(Data items)
◇ ◇ ◇ ◇ ◇ ◇ ◇
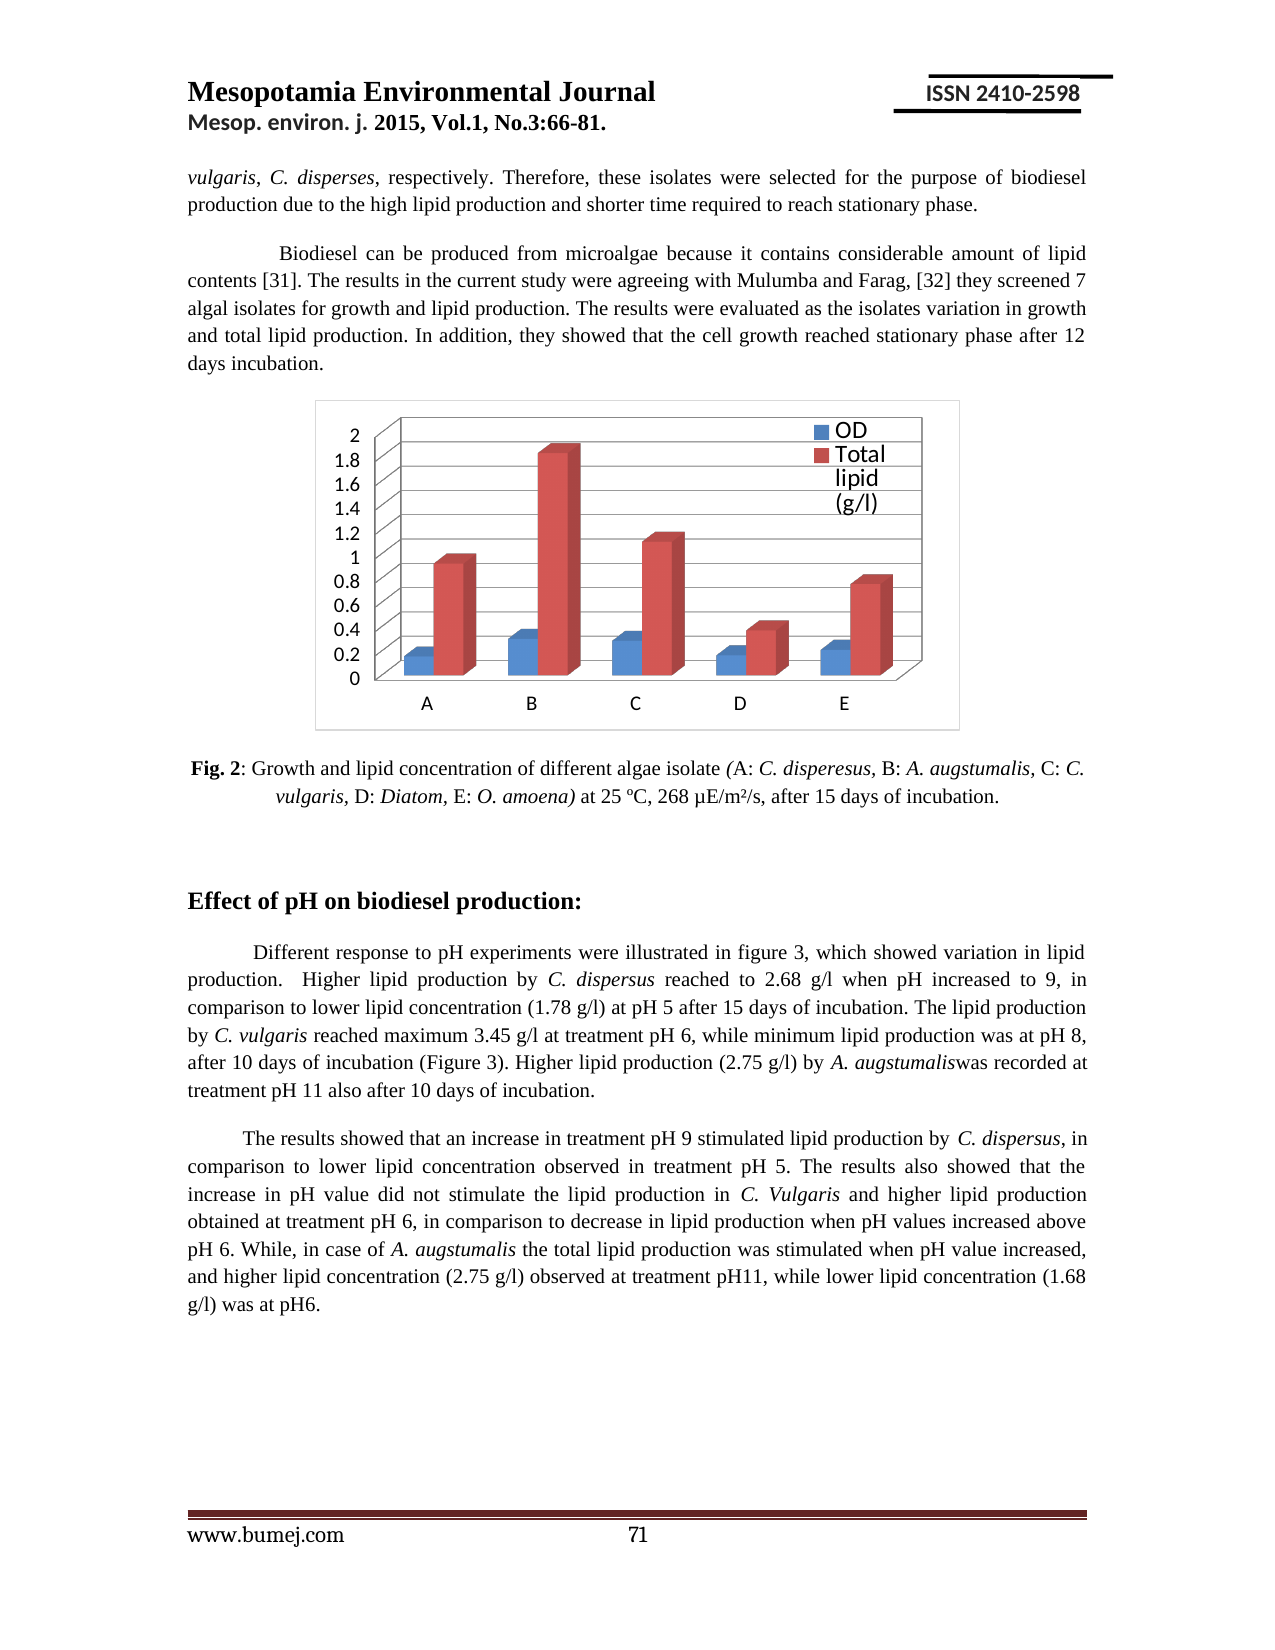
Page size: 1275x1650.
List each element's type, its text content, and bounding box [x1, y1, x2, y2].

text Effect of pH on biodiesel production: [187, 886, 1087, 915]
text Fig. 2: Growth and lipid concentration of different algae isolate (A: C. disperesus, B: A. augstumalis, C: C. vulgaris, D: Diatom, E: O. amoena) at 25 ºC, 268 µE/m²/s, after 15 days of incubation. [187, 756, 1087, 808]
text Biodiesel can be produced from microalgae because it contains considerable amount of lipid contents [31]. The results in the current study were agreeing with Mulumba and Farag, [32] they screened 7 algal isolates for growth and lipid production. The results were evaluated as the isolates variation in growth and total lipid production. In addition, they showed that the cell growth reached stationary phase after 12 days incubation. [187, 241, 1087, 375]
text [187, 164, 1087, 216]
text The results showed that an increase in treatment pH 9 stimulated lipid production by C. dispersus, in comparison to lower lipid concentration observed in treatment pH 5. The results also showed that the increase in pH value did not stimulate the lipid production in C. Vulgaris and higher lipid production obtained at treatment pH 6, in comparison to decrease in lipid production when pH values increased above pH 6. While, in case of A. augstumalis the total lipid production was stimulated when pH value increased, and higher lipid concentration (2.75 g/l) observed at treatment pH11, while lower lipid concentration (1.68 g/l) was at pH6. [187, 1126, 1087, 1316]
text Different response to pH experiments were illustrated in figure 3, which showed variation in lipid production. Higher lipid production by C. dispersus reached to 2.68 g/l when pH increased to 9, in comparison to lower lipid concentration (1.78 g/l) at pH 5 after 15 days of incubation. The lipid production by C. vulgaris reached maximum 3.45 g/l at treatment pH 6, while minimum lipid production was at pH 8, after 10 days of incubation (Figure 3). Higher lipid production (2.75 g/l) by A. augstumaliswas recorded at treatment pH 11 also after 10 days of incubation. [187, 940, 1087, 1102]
◇ ◇ ◇ ◇ ◇ ◇ ◇
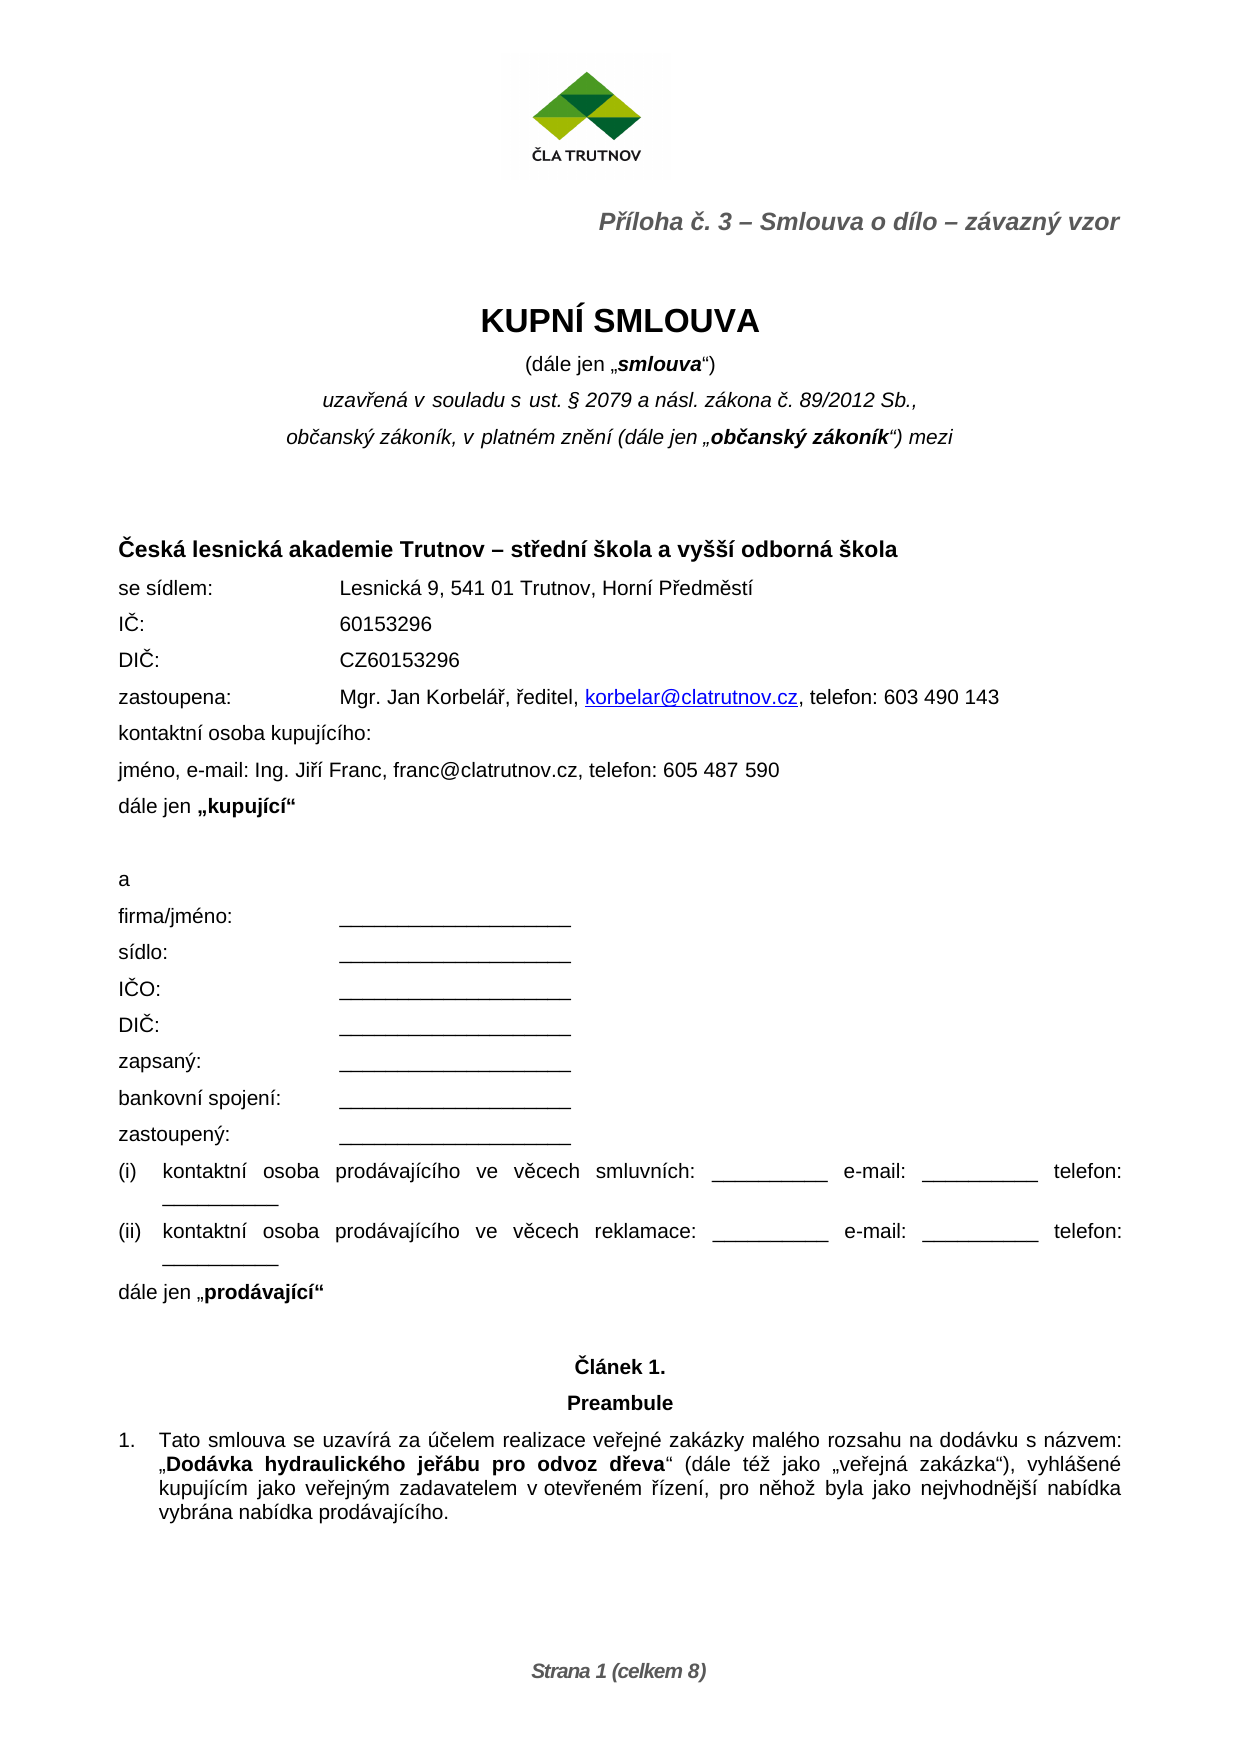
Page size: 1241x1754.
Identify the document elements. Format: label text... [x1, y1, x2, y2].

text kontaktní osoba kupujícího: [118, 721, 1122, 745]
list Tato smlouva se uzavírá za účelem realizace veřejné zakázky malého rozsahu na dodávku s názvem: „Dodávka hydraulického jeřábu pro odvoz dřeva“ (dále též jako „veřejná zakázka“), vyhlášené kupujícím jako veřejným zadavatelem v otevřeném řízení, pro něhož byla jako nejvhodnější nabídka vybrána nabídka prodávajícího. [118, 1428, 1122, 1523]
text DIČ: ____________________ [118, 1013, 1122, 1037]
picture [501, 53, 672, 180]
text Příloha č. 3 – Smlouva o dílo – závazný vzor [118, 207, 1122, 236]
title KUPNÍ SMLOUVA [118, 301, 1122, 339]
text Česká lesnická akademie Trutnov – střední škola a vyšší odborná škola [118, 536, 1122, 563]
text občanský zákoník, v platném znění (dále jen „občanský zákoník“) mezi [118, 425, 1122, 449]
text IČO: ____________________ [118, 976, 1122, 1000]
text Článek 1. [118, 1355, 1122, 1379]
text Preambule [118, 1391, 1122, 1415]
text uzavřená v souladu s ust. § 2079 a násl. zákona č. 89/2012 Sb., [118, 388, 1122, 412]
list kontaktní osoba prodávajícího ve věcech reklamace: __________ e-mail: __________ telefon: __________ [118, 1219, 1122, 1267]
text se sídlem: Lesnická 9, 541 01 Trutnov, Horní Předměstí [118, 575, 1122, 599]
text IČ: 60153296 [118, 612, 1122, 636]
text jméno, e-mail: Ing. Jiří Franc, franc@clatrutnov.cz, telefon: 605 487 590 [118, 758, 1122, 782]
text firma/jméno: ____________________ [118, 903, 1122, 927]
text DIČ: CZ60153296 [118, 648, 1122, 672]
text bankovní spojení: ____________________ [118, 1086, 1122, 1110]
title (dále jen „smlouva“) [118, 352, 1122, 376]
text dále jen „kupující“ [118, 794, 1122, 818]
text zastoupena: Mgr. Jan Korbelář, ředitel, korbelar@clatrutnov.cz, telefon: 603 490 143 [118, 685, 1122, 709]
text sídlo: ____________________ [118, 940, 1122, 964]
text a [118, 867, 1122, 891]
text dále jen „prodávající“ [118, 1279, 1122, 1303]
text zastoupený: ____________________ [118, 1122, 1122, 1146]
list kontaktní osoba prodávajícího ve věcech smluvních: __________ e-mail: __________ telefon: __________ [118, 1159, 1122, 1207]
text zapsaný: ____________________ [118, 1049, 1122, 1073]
◇ ◇ ◇ ◇ ◇ ◇ ◇
With "increased" as the string to find, copy every line of the records that holds it.

### Solution below
text The results showed that an increase in treatment pH 9 stimulated lipid production by C. dispersus, in comparison to lower lipid concentration observed in treatment pH 5. The results also showed that the increase in pH value did not stimulate the lipid production in C. Vulgaris and higher lipid production obtained at treatment pH 6, in comparison to decrease in lipid production when pH values increased above pH 6. While, in case of A. augstumalis the total lipid production was stimulated when pH value increased, and higher lipid concentration (2.75 g/l) observed at treatment pH11, while lower lipid concentration (1.68 g/l) was at pH6. [187, 1126, 1087, 1316]
text Different response to pH experiments were illustrated in figure 3, which showed variation in lipid production. Higher lipid production by C. dispersus reached to 2.68 g/l when pH increased to 9, in comparison to lower lipid concentration (1.78 g/l) at pH 5 after 15 days of incubation. The lipid production by C. vulgaris reached maximum 3.45 g/l at treatment pH 6, while minimum lipid production was at pH 8, after 10 days of incubation (Figure 3). Higher lipid production (2.75 g/l) by A. augstumaliswas recorded at treatment pH 11 also after 10 days of incubation. [187, 940, 1087, 1102]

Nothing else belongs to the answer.